Hat jemand schon ein derartiges Problem? Es ist sicher eine falsche Einstellung in den Optionen.

Gruß


----------



## AntiMuffin (26. Apr 2015)

Hallo,
ich kenn mich zwar mit dem Java-Editor nicht aus, aber im Normalfall musst du zuerst einenen Breakpoint setzten (Ein Beginnpunkt für den Debugger) - Versuchmal links von deinem Code, da wo auch die Zeilen Nummern sind einen Doppelklick zu machen oder RMB und evtl. irgendwas mit Breakpoint.
Es sollte danach die Zeile eingefärbt sein, ungefähr so:





Gruß,
AntiMuffin


----------



## alicedeh (26. Apr 2015)

Funktioniert leider nicht.


----------



## Thallius (26. Apr 2015)

Dann würde ich mal in der Anleitung vom Java Editor nach Breakpoint suchen oder vielleicht mal danach googlen....


----------



## AntiMuffin (26. Apr 2015)

Also auf Java-Editor.org steht folgendes, ich zitiere:


> Mit den Befehlen des Test-Menüs führen Sie ein Programm unter der Kontrolle des Debuggers aus.

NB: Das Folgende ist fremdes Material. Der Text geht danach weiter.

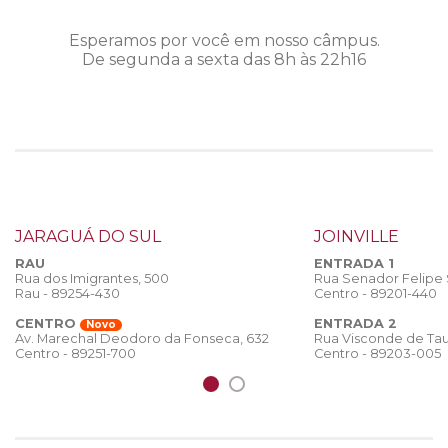
Esperamos por você em nosso câmpus.
De segunda a sexta das 8h às 22h16
JARAGUÁ DO SUL
JOINVILLE
RAU
ENTRADA 1
Rua dos Imigrantes, 500
Rua Senador Felipe
Rau - 89254-430
Centro - 89201-440
CENTRO
ENTRADA 2
Novo
Rua Visconde de Tau
Av. Marechal Deodoro da Fonseca, 632
Centro - 89203-005
Centro - 89251-700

Wenn ein Haltepunkt in einer Java-Datei gesetzt ist und Sie ihr Programm starten, wird der Debugger benutzt. Nach dem Erreichen eines Haltepunktes wird die Ausführung unterbrochen. Sie können dann ihr Programm schrittweise ausführen. Während des Debuggens zeigt das Meldungsfenster detaillierte Informationen über Attribute, Parameter, lokale Variable, überwachte Ausdrücke und den Aufrufstack.
> 
> Um ein GUI-Programm zu debuggen setzen Sie einen Haltepunkt an die gewünschte Stelle. Starten Sie ihr GUI-Programm und warten Sie, bis das GUI-Formular gezeigt wird. Klicken Sie dann den Schalter an, der zum Aufruf der Stelle mit dem Haltepunkt führt.



Kannst du hier auch nochmal im Punkt "Test-Menü" nachlesen.


----------



## alicedeh (27. Apr 2015)

Danke für eure Antworten ich werde die Links mal durchforsten.


----------